Every meter event accepts an `identifier` field; Stripe deduplicates events sharing the same identifier within a rolling 24-hour window, so always supply a deterministic value derived from your underlying action. If you omit it, Stripe auto-generates one per request — meaning a network timeout that causes a client retry creates a duplicate billable event. Use the underlying request ID, transaction ID, or a hash of the event payload. After the 24-hour window expires, you can no longer cancel an event; the only correction is sending a new event with a negative value to offset it, and if net usage goes below zero, Stripe reports the line item as 0.

What happens to late-arriving Stripe meter events?

Late-arriving events that miss their billing period typically land in the next period's invoice, since Stripe closes periods before invoice finalization and processes events asynchronously. The timestamp must be within the past 35 calendar days and no more than 5 minutes in the future — events outside those bounds return explicit error codes. Define a cutoff policy: after the billing period closes, accept events up to N minutes late, then reroute or discard, rather than leaving the behavior undefined and wondering why customers see charges in unexpected periods.

Can I change a Stripe billing meter after creating it?

No — a Stripe billing meter's event name, aggregation method, and customer-mapping key are immutable once set, and changing them requires creating a new meter and migrating all active customers.

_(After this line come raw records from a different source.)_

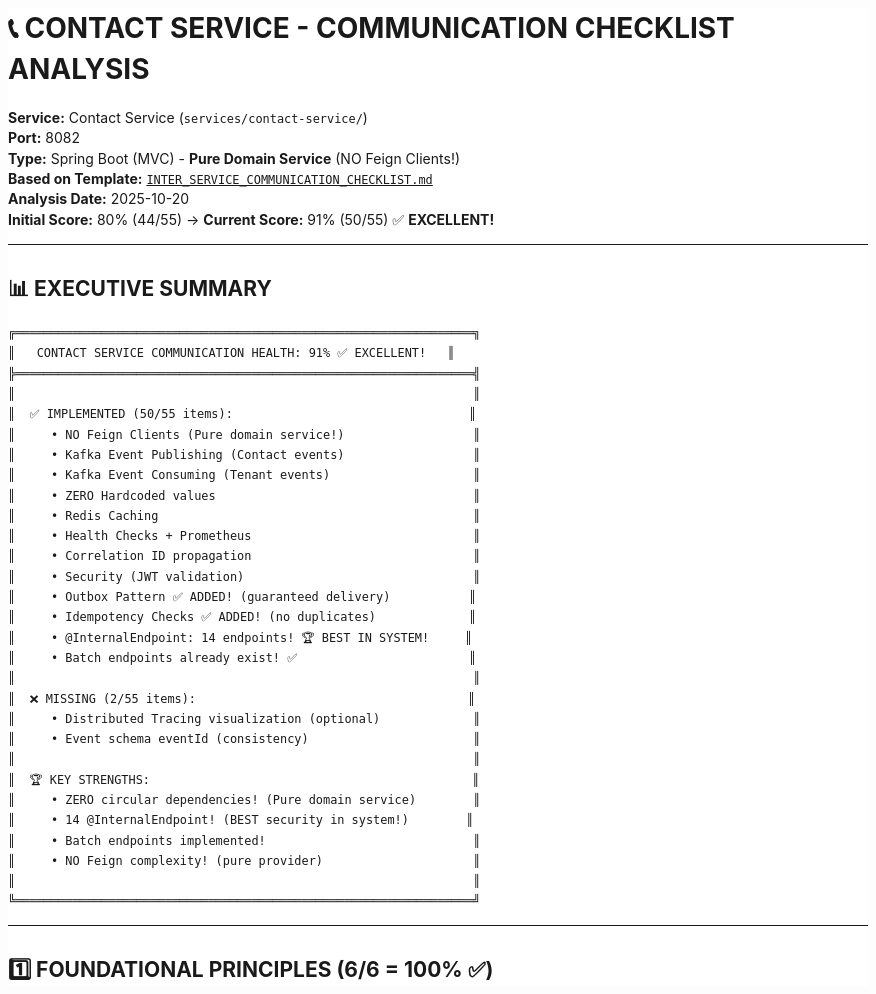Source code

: # 📞 CONTACT SERVICE - COMMUNICATION CHECKLIST ANALYSIS

**Service:** Contact Service (`services/contact-service/`)  
**Port:** 8082  
**Type:** Spring Boot (MVC) - **Pure Domain Service** (NO Feign Clients!)  
**Based on Template:** [`INTER_SERVICE_COMMUNICATION_CHECKLIST.md`](./INTER_SERVICE_COMMUNICATION_CHECKLIST.md)  
**Analysis Date:** 2025-10-20  
**Initial Score:** 80% (44/55) → **Current Score:** 91% (50/55) ✅ **EXCELLENT!**

---

## 📊 EXECUTIVE SUMMARY

```
╔════════════════════════════════════════════════════════════════╗
║   CONTACT SERVICE COMMUNICATION HEALTH: 91% ✅ EXCELLENT!   ║
╠════════════════════════════════════════════════════════════════╣
║                                                                ║
║  ✅ IMPLEMENTED (50/55 items):                                 ║
║     • NO Feign Clients (Pure domain service!)                  ║
║     • Kafka Event Publishing (Contact events)                  ║
║     • Kafka Event Consuming (Tenant events)                    ║
║     • ZERO Hardcoded values                                    ║
║     • Redis Caching                                            ║
║     • Health Checks + Prometheus                               ║
║     • Correlation ID propagation                               ║
║     • Security (JWT validation)                                ║
║     • Outbox Pattern ✅ ADDED! (guaranteed delivery)           ║
║     • Idempotency Checks ✅ ADDED! (no duplicates)             ║
║     • @InternalEndpoint: 14 endpoints! 🏆 BEST IN SYSTEM!     ║
║     • Batch endpoints already exist! ✅                        ║
║                                                                ║
║  ❌ MISSING (2/55 items):                                      ║
║     • Distributed Tracing visualization (optional)             ║
║     • Event schema eventId (consistency)                       ║
║                                                                ║
║  🏆 KEY STRENGTHS:                                             ║
║     • ZERO circular dependencies! (Pure domain service)        ║
║     • 14 @InternalEndpoint! (BEST security in system!)        ║
║     • Batch endpoints implemented!                             ║
║     • NO Feign complexity! (pure provider)                     ║
║                                                                ║
╚════════════════════════════════════════════════════════════════╝
```

---

## 1️⃣ FOUNDATIONAL PRINCIPLES (6/6 = 100% ✅)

This makes thorough pre-production testing essential: run the meter in Stripe's test mode, fire realistic event payloads matching your production schema, and verify the invoice output before touching live subscriptions. The 30 minutes spent verifying meter behavior in test mode is far cheaper than a migration script running during an active billing period.

What's the difference between Stripe Billing and Lago for usage-based billing?

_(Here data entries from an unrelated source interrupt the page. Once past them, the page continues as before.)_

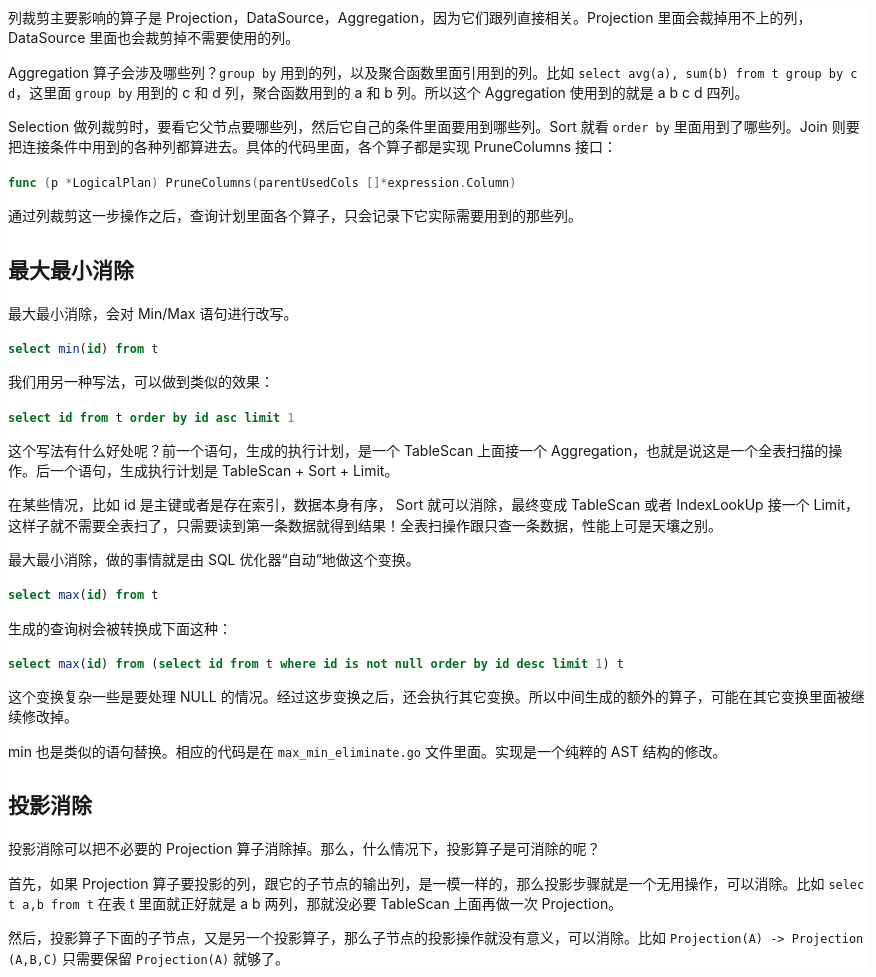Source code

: 列裁剪主要影响的算子是 Projection，DataSource，Aggregation，因为它们跟列直接相关。Projection 里面会裁掉用不上的列，DataSource 里面也会裁剪掉不需要使用的列。

Aggregation 算子会涉及哪些列？`group by` 用到的列，以及聚合函数里面引用到的列。比如 `select avg(a), sum(b) from t group by c d`，这里面 `group by` 用到的 c 和 d 列，聚合函数用到的 a 和 b 列。所以这个 Aggregation 使用到的就是 a b c d 四列。

Selection 做列裁剪时，要看它父节点要哪些列，然后它自己的条件里面要用到哪些列。Sort 就看 `order by` 里面用到了哪些列。Join 则要把连接条件中用到的各种列都算进去。具体的代码里面，各个算子都是实现 PruneColumns 接口：

```go
func (p *LogicalPlan) PruneColumns(parentUsedCols []*expression.Column) 

```

通过列裁剪这一步操作之后，查询计划里面各个算子，只会记录下它实际需要用到的那些列。

## 最大最小消除

最大最小消除，会对 Min/Max 语句进行改写。

```sql
select min(id) from t
```

我们用另一种写法，可以做到类似的效果：

```sql
select id from t order by id asc limit 1
```

这个写法有什么好处呢？前一个语句，生成的执行计划，是一个 TableScan 上面接一个 Aggregation，也就是说这是一个全表扫描的操作。后一个语句，生成执行计划是 TableScan + Sort + Limit。

在某些情况，比如 id 是主键或者是存在索引，数据本身有序， Sort 就可以消除，最终变成 TableScan 或者 IndexLookUp 接一个 Limit，这样子就不需要全表扫了，只需要读到第一条数据就得到结果！全表扫操作跟只查一条数据，性能上可是天壤之别。

最大最小消除，做的事情就是由 SQL 优化器“自动”地做这个变换。

```sql
select max(id) from t
```

生成的查询树会被转换成下面这种：

```sql
select max(id) from (select id from t where id is not null order by id desc limit 1) t
```

这个变换复杂一些是要处理 NULL 的情况。经过这步变换之后，还会执行其它变换。所以中间生成的额外的算子，可能在其它变换里面被继续修改掉。

min 也是类似的语句替换。相应的代码是在 `max_min_eliminate.go` 文件里面。实现是一个纯粹的 AST 结构的修改。

## 投影消除

投影消除可以把不必要的 Projection 算子消除掉。那么，什么情况下，投影算子是可消除的呢？

首先，如果 Projection 算子要投影的列，跟它的子节点的输出列，是一模一样的，那么投影步骤就是一个无用操作，可以消除。比如 `select a,b from t` 在表 t 里面就正好就是 a b 两列，那就没必要 TableScan 上面再做一次 Projection。

然后，投影算子下面的子节点，又是另一个投影算子，那么子节点的投影操作就没有意义，可以消除。比如 `Projection(A) -> Projection(A,B,C)` 只需要保留 `Projection(A)` 就够了。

Stripe Billing Meters handles ingestion, aggregation, and invoicing in one system with no extra infrastructure; Lago is an open-source billing layer that adds prepaid credit wallets, enterprise draw-down contracts, and complex pricing logic not natively available in Stripe. Use Stripe alone for pay-as-you-go or simple tiered pricing. [Lago](https://www.getlago.com) is the right call when your model structurally requires credit burndown, commit-based enterprise pricing, or invoice logic that Stripe can't express without significant custom code — at that point the infrastructure overhead is justified.

What rate limits apply to Stripe meter event reporting?

The standard `/v1/billing/meter_events` endpoint allows 1,000 API calls per second per Stripe account; the Meter Event Stream API (v2) supports up to 10,000 events per second using short-lived authentication tokens that expire every 15 minutes, with enterprise volumes up to 200,000 events per second available on request. For most SaaS products, the 1,000/second limit is never a constraint. Pre-aggregating usage — flushing batched counts every 30–60 seconds rather than one event per atomic action — keeps you within limits and reduces API call volume regardless of which endpoint you use.